In a traditional application, all of the authorization work was performed internally in the application. In the world of centralized authorization, the responsibilities typically get divided up between the application and the centralized authorization system. There are more details in some systems, but here are the basic components:

Policy Enforcement Point (PEP)

This point is implemented in the application, where the application controls access. If you don’t have the specified access in the policy, the service or application won’t let you perform that function. The application checks for access by asking the Policy Decision Point for a decision.

Policy Decision Point (PDP)

This point is implemented in the centralized authorization system. The PDP takes the information provided by the application (such as identity and requested function), consults its policy, and gives the application its decision on whether access is granted for that particular function.

Policy Administration Point (PAP)

This point is also implemented in the centralized authorization system. This is usually a web user interface and associated API where you can tell the centralized authorization system who’s allowed to do what.

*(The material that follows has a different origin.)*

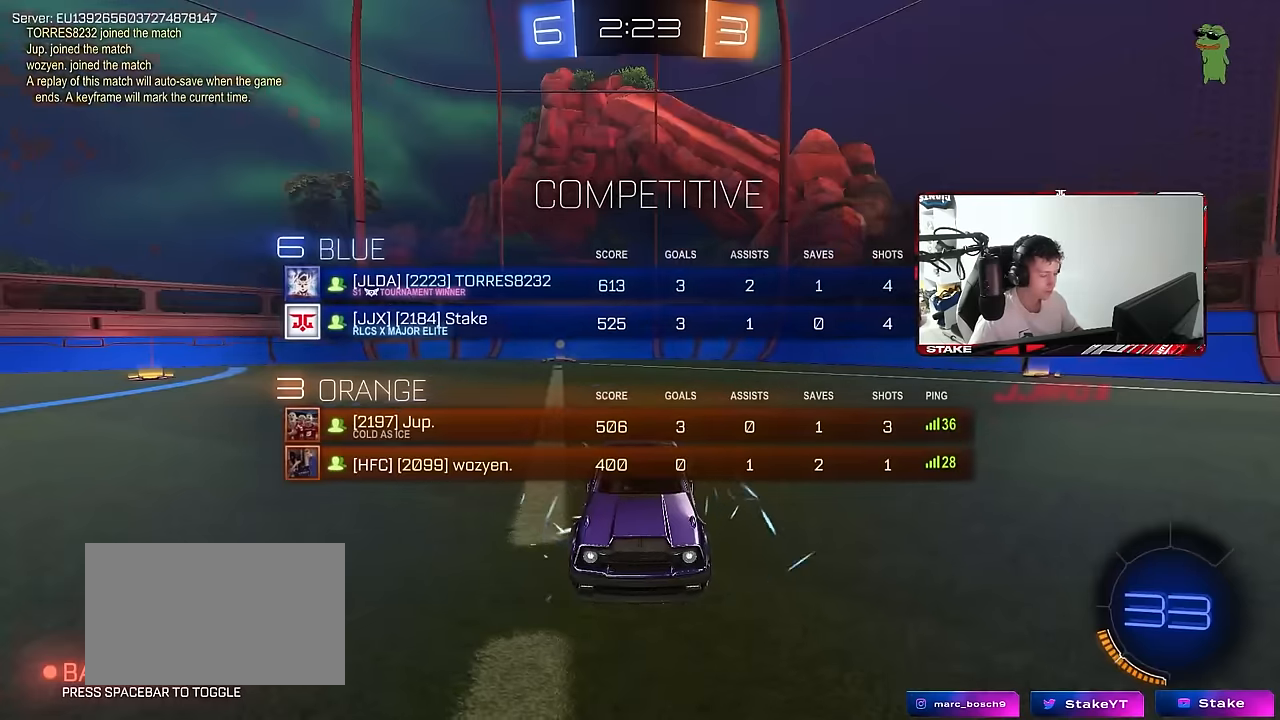
{"keys": [], "mouse": ["left"], "mouse_move": "still", "events": [[34, "mouse_wheel", "up"], [134, "mouse_left", "down"], [234, "z", "down"], [267, "x", "down"], [317, "z", "up"], [367, "x", "up"]]}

Most cloud providers have a centralized access management solution that their services will consult for access decisions, rather than making the decisions on their own. You should use these mechanisms where available, so that you can see all of the access granted to a particular administrator in one place.

Roles

Many cloud providers offer roles or trusted profiles, which are similar to shared IDs in that you assume a role, perform actions that role allows, and drop the role. This is slightly different from the traditional definition of a role, which is a set of permissions or entitlements granted to a user or group.

The primary difference between shared IDs and cloud provider roles is that a shared ID is a standalone identity with fixed credentials. A cloud provider role is not a full identity; it is a special status taken on by another identity that is authorized to access a role, and is then assigned temporary credentials to access that role.

Role-based access can add an additional layer of security by requiring users or services to explicitly assume a separate role for more privileged operations, following the principle of least privilege. Most of the time the user can’t perform those privileged activities unless they explicitly put on the role “hat” and take it off when they’re done. The system can also log each request to take on a role, so administrators can later determine who had that role at a particular time and compare that information to actions on the system that have security consequences.

People aren’t the only entities who can assume roles. Some components (such as virtual machines) can assume a role when created and perform actions using the privileges assigned to that role.